# Decentralized partially observable Markov decision process

The decentralized partially observable Markov decision process (Dec-POMDP) [1][2] is a model for coordination and decision-making among multiple agents. It is a probabilistic model that can consider uncertainty in outcomes, sensors and communication (i.e., costly, delayed, noisy or nonexistent communication). it is a generalization of a Markov decision process (MDP) and a partially observable Markov decision process (POMDP) to consider multiple decentralized agents.

## Definition

### Formal definition

A Dec-POMDP is a 7-tuple ${\displaystyle (S,\{A_{i}\},T,R,\{\Omega _{i}\},O,\gamma )}$, where

• ${\displaystyle S}$ is a set of states,
• ${\displaystyle A_{i}}$ is a set of actions for agent i, with ${\displaystyle A=\times _{i}A_{i}}$ is the set of joint actions,
• ${\displaystyle T}$ is a set of conditional transition probabilities between states, ${\displaystyle T(s,a,s')=P(s'\mid s,a)}$,
• ${\displaystyle R:S\times A\to \mathbb {R} }$ is the reward function.
• ${\displaystyle \Omega _{i}}$ is a set of observations for agent i, with ${\displaystyle \Omega =\times _{i}\Omega _{i}}$ is the set of joint observations,
• ${\displaystyle O}$ is a set of conditional observation probabilities ${\displaystyle O(s',a,o)=P(o\mid s',a)}$, and
• ${\displaystyle \gamma \in [0,1]}$ is the discount factor.

At each time step, each agent takes an action ${\displaystyle a_{i}\in A_{i}}$, the state updates based on the transition function ${\displaystyle T(s,a,s')}$ (using the current state and the joint action), each agent observes an observation based on the observation function ${\displaystyle O(s',a,o)}$ (using the next state and the joint action) and a reward is generated for the whole team based on the reward function ${\displaystyle R(s,a)}$. The goal is to maximize expected cumulative reward over a finite or infinite number of steps. These time steps repeat until some given horizon (called finite horizon) or forever (called infinite horizon).

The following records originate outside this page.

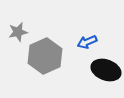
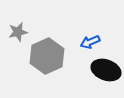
blue arrow: moved 3 px right
gray hexagon: moved 2 px right
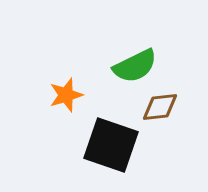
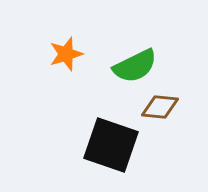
orange star: moved 41 px up
brown diamond: rotated 12 degrees clockwise
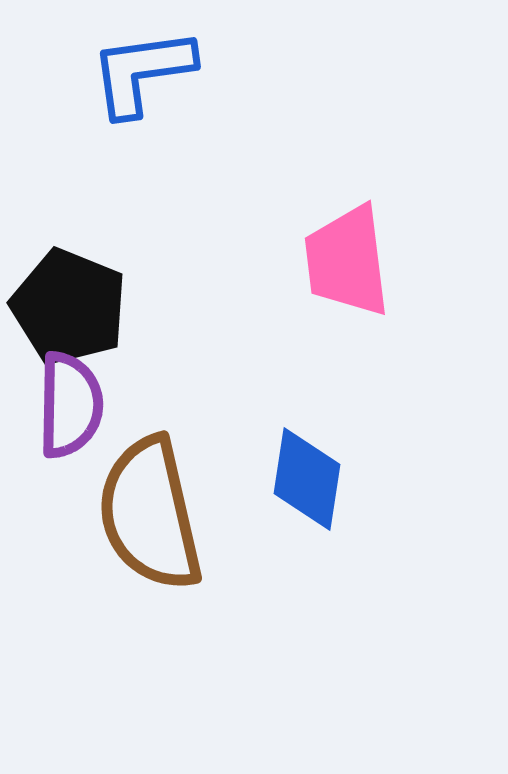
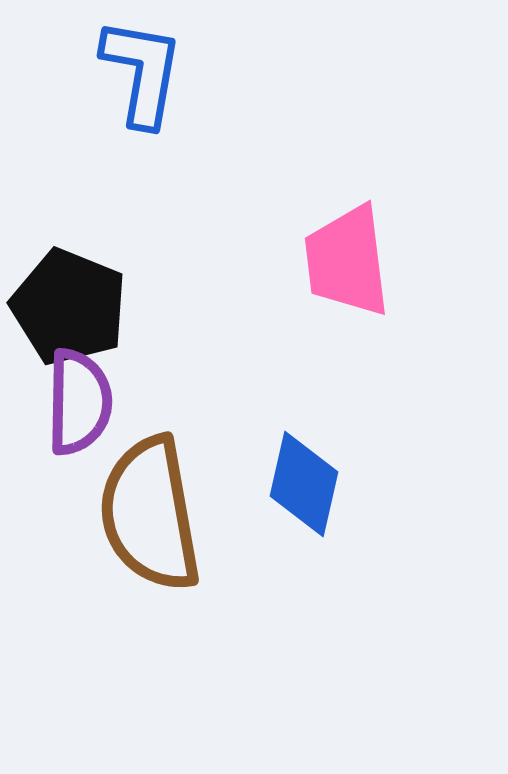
blue L-shape: rotated 108 degrees clockwise
purple semicircle: moved 9 px right, 3 px up
blue diamond: moved 3 px left, 5 px down; rotated 4 degrees clockwise
brown semicircle: rotated 3 degrees clockwise
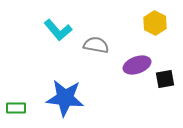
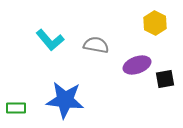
cyan L-shape: moved 8 px left, 10 px down
blue star: moved 2 px down
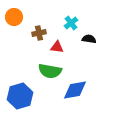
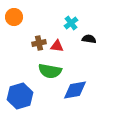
brown cross: moved 10 px down
red triangle: moved 1 px up
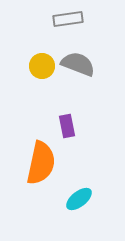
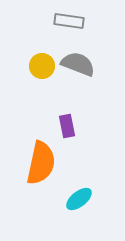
gray rectangle: moved 1 px right, 2 px down; rotated 16 degrees clockwise
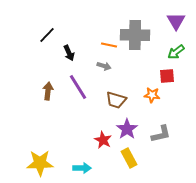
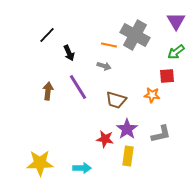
gray cross: rotated 28 degrees clockwise
red star: moved 2 px right, 1 px up; rotated 18 degrees counterclockwise
yellow rectangle: moved 1 px left, 2 px up; rotated 36 degrees clockwise
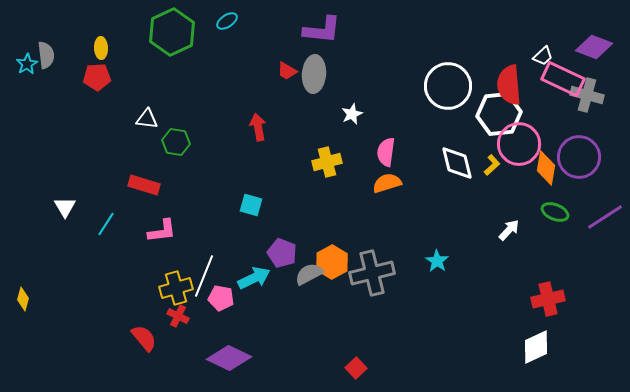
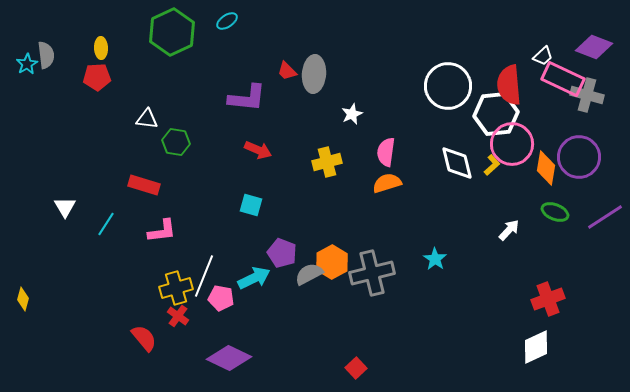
purple L-shape at (322, 30): moved 75 px left, 68 px down
red trapezoid at (287, 71): rotated 15 degrees clockwise
white hexagon at (499, 114): moved 3 px left
red arrow at (258, 127): moved 23 px down; rotated 124 degrees clockwise
pink circle at (519, 144): moved 7 px left
cyan star at (437, 261): moved 2 px left, 2 px up
red cross at (548, 299): rotated 8 degrees counterclockwise
red cross at (178, 316): rotated 10 degrees clockwise
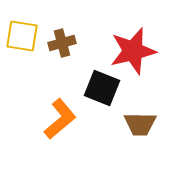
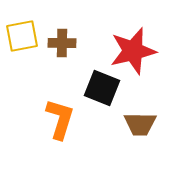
yellow square: rotated 20 degrees counterclockwise
brown cross: rotated 16 degrees clockwise
orange L-shape: rotated 33 degrees counterclockwise
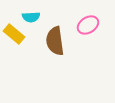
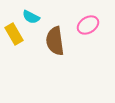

The discount factor ${\displaystyle \gamma }$ maintains a finite sum in the infinite-horizon case (${\displaystyle \gamma \in [0,1)}$).

## References

1. ^ Bernstein, Daniel S.; Givan, Robert; Immerman, Neil; Zilberstein, Shlomo (November 2002). "The Complexity of Decentralized Control of Markov Decision Processes". Math. Oper. Res. 27 (4): 819–840. arXiv:1301.3836. doi:10.1287/moor.27.4.819.297. ISSN 0364-765X.
2. ^ Oliehoek, Frans A.; Amato, Christopher (2016). A Concise Introduction to Decentralized POMDPs | SpringerLink (PDF). SpringerBriefs in Intelligent Systems. doi:10.1007/978-3-319-28929-8. ISBN 978-3-319-28927-4.